As the rainy season here in Oregon begins in earnest, driving conditions deteriorate. Rain reduces visibility and tire traction. The Oregon Department of Transportation provides the following tips on driving safely in the rain:
- Check your windshield wipers. Have you been meaning to replace those wiper blades? Now is the time. While you’re at it, make sure your defroster is working well.
- Turn on your headlights any time your wipers are on.
- Allow for more travel time. You know traffic is likely to be moving slower when the roads are wet – just plan for it. It’s also possible that your route may be flooded or jammed. Whatever the case, rushing increases your risk of an auto accident.

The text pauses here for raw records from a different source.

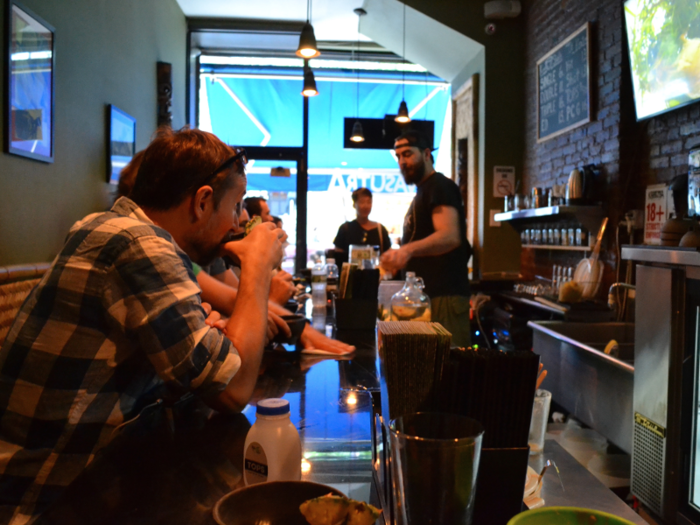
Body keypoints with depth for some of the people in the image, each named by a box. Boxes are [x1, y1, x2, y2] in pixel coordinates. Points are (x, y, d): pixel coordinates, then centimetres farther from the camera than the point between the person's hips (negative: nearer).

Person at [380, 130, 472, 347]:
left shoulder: (440, 186, -9)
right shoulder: (424, 191, 22)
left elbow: (450, 236, -26)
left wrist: (408, 249, -41)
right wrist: (399, 259, 21)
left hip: (444, 295, -10)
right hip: (427, 293, 10)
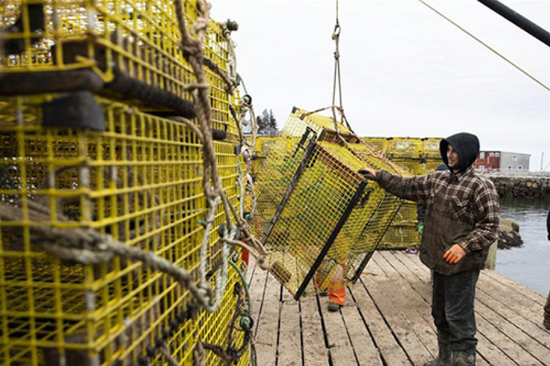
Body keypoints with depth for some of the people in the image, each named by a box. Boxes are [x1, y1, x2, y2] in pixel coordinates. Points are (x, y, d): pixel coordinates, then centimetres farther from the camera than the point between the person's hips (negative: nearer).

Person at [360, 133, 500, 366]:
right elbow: (407, 187, 15)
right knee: (440, 315, 20)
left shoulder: (481, 186, -13)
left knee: (459, 319, -2)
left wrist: (465, 245, -27)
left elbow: (490, 227, -16)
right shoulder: (438, 179, 9)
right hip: (439, 261, 8)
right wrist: (379, 176, 11)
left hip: (462, 265, -8)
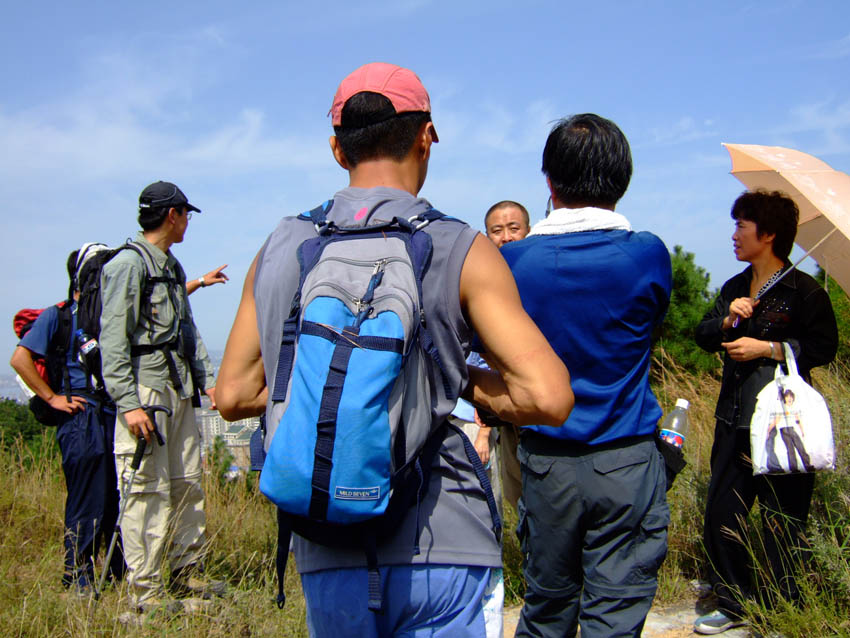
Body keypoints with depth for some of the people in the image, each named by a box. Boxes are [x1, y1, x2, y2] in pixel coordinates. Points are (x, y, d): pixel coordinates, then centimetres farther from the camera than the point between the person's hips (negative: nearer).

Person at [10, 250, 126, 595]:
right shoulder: (57, 316, -1)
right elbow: (20, 358, -9)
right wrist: (53, 398, -10)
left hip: (113, 416, 6)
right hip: (81, 421, -6)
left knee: (120, 500, 8)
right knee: (86, 505, -4)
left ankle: (121, 573, 19)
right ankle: (78, 580, 6)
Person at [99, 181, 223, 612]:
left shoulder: (172, 267, 19)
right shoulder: (127, 265, -9)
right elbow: (113, 340, -14)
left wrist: (206, 379, 16)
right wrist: (128, 403, -20)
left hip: (179, 392, 9)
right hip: (145, 390, -9)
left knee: (188, 484, 11)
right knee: (149, 491, -6)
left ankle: (187, 572, 22)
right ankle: (145, 589, 1)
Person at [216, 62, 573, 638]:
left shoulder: (279, 249, 6)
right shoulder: (461, 250, -6)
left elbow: (233, 395, 11)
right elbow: (550, 398, -13)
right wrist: (462, 379, 4)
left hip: (327, 556, 4)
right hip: (442, 548, -3)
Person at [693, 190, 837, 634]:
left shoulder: (803, 291, -5)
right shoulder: (733, 288, 15)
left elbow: (823, 347, -9)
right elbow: (704, 337, 13)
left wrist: (766, 348, -13)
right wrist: (728, 320, -6)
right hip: (734, 418, 6)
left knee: (781, 521, 0)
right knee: (721, 512, 7)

- Minimize distractions. This is particularly important when visibility is low. Put your phone away, and turn off or turn down the radio.
- Slow down. Be ready for sudden stops that are more likely in wet weather – disabled cars, debris and less-visible pedestrians.

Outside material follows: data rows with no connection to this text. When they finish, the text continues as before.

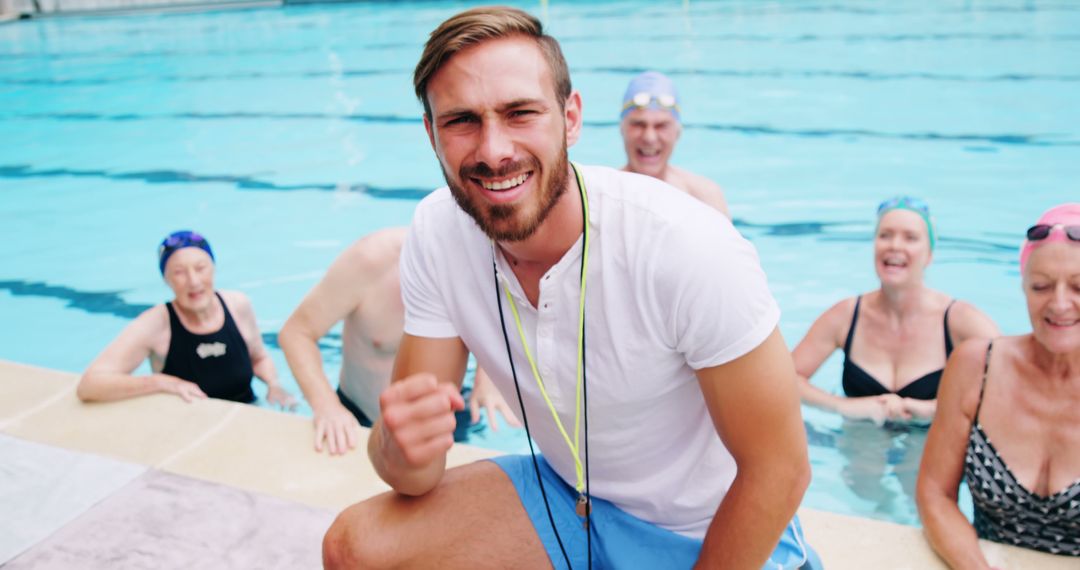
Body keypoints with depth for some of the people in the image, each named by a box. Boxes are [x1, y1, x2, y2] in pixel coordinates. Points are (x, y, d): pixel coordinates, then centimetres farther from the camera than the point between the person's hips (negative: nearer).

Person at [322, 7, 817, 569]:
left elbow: (778, 470, -20)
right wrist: (402, 448, -35)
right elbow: (415, 476, -11)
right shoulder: (436, 233, -15)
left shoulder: (688, 247, -31)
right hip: (565, 495, 3)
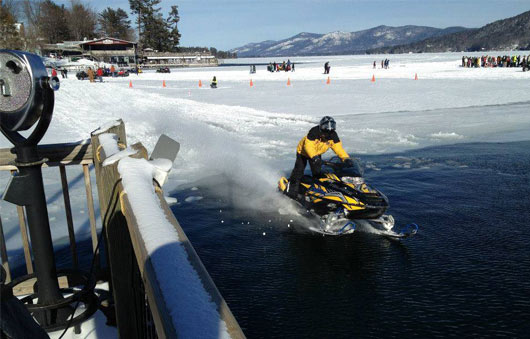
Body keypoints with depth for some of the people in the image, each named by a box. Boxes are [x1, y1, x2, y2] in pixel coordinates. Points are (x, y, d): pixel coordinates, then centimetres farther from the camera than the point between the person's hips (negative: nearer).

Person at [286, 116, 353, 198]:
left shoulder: (333, 136, -22)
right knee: (299, 170, -4)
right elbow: (308, 146, -43)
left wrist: (346, 158, -38)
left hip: (317, 154, 5)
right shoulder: (314, 132, -38)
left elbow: (339, 148, -22)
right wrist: (314, 157, -59)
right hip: (303, 151, -4)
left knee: (317, 173, 2)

- Watch out for road slicks. Oil and grease build-up on roads make the first rainfall one of the most dangerous times to drive.
- Avoid big puddles. A pothole may be hiding under the water, and could damage a wheel or knock your suspension out of alignment. If you can’t gauge the depth of the water, or if it’s covering up the side curb, do your best to avoid it.

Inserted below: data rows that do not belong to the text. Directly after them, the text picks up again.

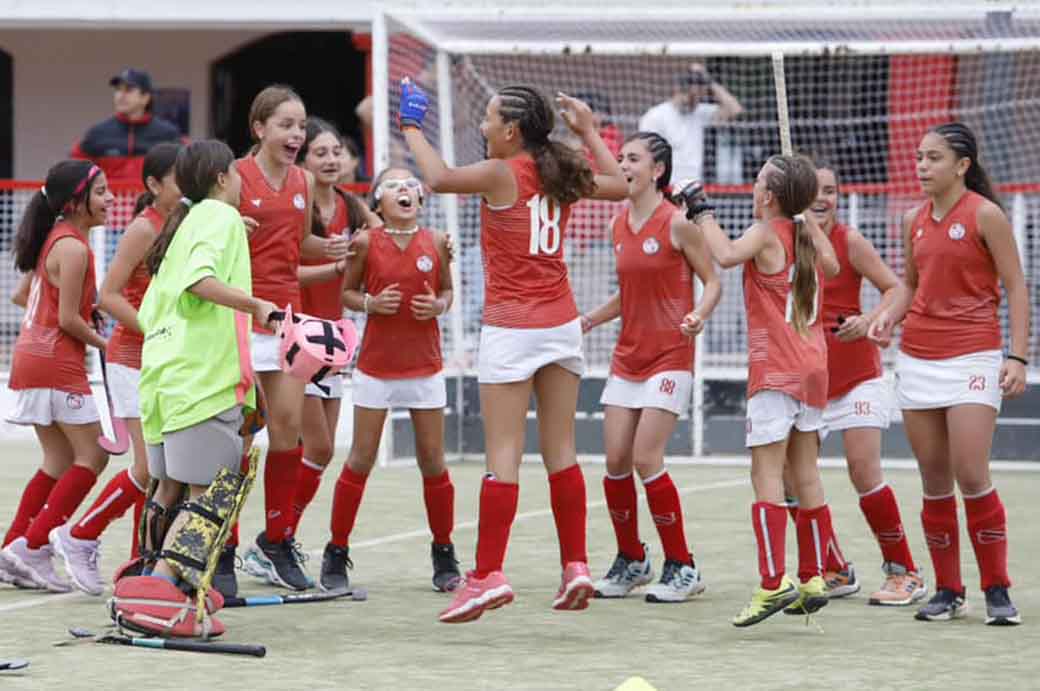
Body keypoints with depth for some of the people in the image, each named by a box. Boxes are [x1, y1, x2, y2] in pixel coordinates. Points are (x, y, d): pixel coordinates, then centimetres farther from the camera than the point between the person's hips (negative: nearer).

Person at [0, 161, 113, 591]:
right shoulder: (73, 247, -16)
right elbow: (68, 320, -17)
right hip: (57, 363, -10)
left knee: (60, 462, 14)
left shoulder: (55, 239, 13)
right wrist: (105, 344, -2)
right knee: (92, 456, -4)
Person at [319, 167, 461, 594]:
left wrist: (439, 305, -10)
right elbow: (348, 291, 5)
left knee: (433, 462, 5)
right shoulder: (366, 243, -5)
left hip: (425, 366, 2)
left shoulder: (436, 243, 0)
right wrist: (370, 303, -15)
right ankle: (337, 554, 10)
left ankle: (444, 554, 18)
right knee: (361, 460, 0)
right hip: (376, 368, -1)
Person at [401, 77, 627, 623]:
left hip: (511, 328, -6)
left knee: (503, 456, -8)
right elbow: (619, 186, 21)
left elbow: (439, 178, -19)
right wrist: (589, 132, 28)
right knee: (560, 451, 9)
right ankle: (576, 567, 8)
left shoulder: (500, 174, -11)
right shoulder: (560, 175, 6)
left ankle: (488, 575, -11)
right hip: (562, 323, 6)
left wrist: (411, 127, -5)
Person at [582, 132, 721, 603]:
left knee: (646, 458, -13)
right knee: (615, 461, 3)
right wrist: (589, 320, 14)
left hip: (669, 356, -7)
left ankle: (681, 568, -2)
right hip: (627, 357, 7)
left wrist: (698, 315, -24)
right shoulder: (619, 226, 10)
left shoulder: (677, 223, -10)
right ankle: (631, 561, 20)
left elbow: (712, 281, -6)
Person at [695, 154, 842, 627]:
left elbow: (726, 255, -29)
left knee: (766, 473, -10)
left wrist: (703, 214, -14)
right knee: (806, 475, 12)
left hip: (775, 370, -8)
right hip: (812, 367, 8)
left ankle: (774, 582, -20)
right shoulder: (806, 232, 9)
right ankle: (813, 579, 15)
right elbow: (830, 267, 29)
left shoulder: (766, 233, -10)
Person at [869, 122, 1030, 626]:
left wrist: (1017, 356, -14)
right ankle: (947, 591, 13)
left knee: (971, 475, -13)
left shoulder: (985, 214, -7)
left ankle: (997, 590, -3)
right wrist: (889, 316, 1)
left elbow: (1016, 287, -6)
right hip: (917, 358, 6)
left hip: (972, 357, -6)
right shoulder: (914, 221, 10)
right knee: (934, 480, 6)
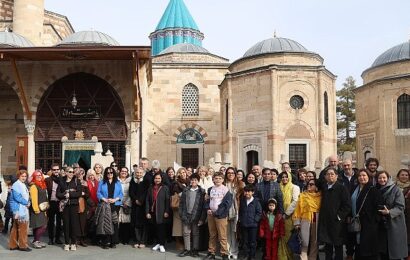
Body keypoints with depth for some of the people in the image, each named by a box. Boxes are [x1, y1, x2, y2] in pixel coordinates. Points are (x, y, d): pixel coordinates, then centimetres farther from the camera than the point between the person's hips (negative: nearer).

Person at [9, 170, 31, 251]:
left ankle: (13, 245, 20)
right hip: (19, 209, -9)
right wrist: (26, 203, -12)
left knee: (16, 228, 13)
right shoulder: (16, 185, -13)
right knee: (23, 227, -4)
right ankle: (23, 245, 4)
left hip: (24, 209, 9)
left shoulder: (23, 185, 16)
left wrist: (27, 203, 2)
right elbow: (17, 197, -21)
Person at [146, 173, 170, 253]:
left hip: (161, 212, -3)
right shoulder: (151, 188, 8)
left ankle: (162, 244, 6)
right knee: (156, 228, 8)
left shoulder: (165, 188, -2)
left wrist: (166, 211, -11)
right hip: (153, 211, 3)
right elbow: (147, 200, 6)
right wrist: (147, 212, -1)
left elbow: (167, 200, -5)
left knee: (161, 228, -1)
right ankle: (158, 243, 18)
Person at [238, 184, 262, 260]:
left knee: (253, 242, 5)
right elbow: (240, 211, 17)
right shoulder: (242, 201, 6)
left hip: (253, 225, -4)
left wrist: (255, 220, -12)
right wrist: (240, 219, 7)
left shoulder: (256, 201, -8)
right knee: (245, 241, 11)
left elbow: (259, 213, -5)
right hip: (243, 225, 4)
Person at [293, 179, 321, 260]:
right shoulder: (303, 195, 4)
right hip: (305, 221, -1)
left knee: (315, 242, 7)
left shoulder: (320, 196, 4)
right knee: (305, 242, -4)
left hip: (317, 222, 1)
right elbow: (298, 209, 1)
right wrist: (297, 222, -6)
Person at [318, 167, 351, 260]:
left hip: (337, 222, -5)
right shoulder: (323, 188, 10)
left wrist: (339, 216, -12)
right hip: (325, 222, 5)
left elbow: (347, 205, -10)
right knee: (328, 245, 11)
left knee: (338, 246, 5)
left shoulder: (341, 188, -6)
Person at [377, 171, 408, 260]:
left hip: (394, 225, -5)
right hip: (381, 225, 5)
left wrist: (389, 212, -27)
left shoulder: (396, 190, -6)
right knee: (383, 252, 7)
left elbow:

- Keep your distance. Remember that all cars and trucks – especially semi-trucks– need additional stopping time in the rain.
- Turn off your cruise control. Driving in water decreases the amount of control you have over your vehicle.
- Watch for hydroplaning conditions. Hydroplaning can occur at speeds as low as 35 mph. Ease off the gas, gently apply the brakes and steer the vehicle straight ahead until you are through the water.
- Total loss of visibility. Pull as far off the pavement as possible, and stop the vehicle. Turn off your lights (so other cars do not think you are still on the roadway), set the emergency brake, and turn on the flashers.
Visit the Oregon Department of Transportation site for more on driving in the rain and other conditions. Remember that nothing you need to accomplish is worth jeopardizing your safety, and the safety of others.